What to do: Quote the listing below line for line, from its first line through the line containing "dem Ausklapp-Menü die", both included.
───
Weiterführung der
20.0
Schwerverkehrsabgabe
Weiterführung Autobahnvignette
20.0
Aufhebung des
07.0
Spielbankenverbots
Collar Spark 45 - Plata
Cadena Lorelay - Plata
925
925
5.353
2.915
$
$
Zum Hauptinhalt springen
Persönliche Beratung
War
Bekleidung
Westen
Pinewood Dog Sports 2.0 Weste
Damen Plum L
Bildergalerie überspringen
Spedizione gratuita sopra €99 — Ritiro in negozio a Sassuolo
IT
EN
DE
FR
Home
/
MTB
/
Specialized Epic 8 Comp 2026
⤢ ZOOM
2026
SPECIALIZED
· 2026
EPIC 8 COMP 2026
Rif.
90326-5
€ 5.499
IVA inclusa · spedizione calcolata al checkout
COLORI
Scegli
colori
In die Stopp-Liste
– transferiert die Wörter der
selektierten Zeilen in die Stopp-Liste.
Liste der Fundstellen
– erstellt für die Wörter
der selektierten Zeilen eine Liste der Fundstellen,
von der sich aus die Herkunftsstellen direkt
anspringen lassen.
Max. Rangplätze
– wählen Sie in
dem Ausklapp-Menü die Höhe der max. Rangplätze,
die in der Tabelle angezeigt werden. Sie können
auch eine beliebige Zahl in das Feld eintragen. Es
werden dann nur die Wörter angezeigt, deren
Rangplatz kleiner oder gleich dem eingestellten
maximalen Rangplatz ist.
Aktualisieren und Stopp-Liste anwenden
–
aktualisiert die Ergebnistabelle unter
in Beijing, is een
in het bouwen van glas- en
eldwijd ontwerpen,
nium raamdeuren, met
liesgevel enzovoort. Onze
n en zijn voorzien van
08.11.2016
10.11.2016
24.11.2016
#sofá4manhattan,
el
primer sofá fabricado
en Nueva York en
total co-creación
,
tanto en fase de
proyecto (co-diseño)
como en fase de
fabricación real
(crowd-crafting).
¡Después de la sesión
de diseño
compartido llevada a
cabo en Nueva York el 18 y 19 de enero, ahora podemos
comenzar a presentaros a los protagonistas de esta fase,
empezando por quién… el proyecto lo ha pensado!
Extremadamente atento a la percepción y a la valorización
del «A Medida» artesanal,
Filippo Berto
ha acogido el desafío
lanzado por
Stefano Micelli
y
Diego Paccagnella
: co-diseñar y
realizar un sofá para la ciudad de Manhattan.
───
Answer area:
Weiterführung der
20.0
Schwerverkehrsabgabe
Weiterführung Autobahnvignette
20.0
Aufhebung des
07.0
Spielbankenverbots
Collar Spark 45 - Plata
Cadena Lorelay - Plata
925
925
5.353
2.915
$
$
Zum Hauptinhalt springen
Persönliche Beratung
War
Bekleidung
Westen
Pinewood Dog Sports 2.0 Weste
Damen Plum L
Bildergalerie überspringen
Spedizione gratuita sopra €99 — Ritiro in negozio a Sassuolo
IT
EN
DE
FR
Home
/
MTB
/
Specialized Epic 8 Comp 2026
⤢ ZOOM
2026
SPECIALIZED
· 2026
EPIC 8 COMP 2026
Rif.
90326-5
€ 5.499
IVA inclusa · spedizione calcolata al checkout
COLORI
Scegli
colori
In die Stopp-Liste
– transferiert die Wörter der
selektierten Zeilen in die Stopp-Liste.
Liste der Fundstellen
– erstellt für die Wörter
der selektierten Zeilen eine Liste der Fundstellen,
von der sich aus die Herkunftsstellen direkt
anspringen lassen.
Max. Rangplätze
– wählen Sie in
dem Ausklapp-Menü die Höhe der max. Rangplätze,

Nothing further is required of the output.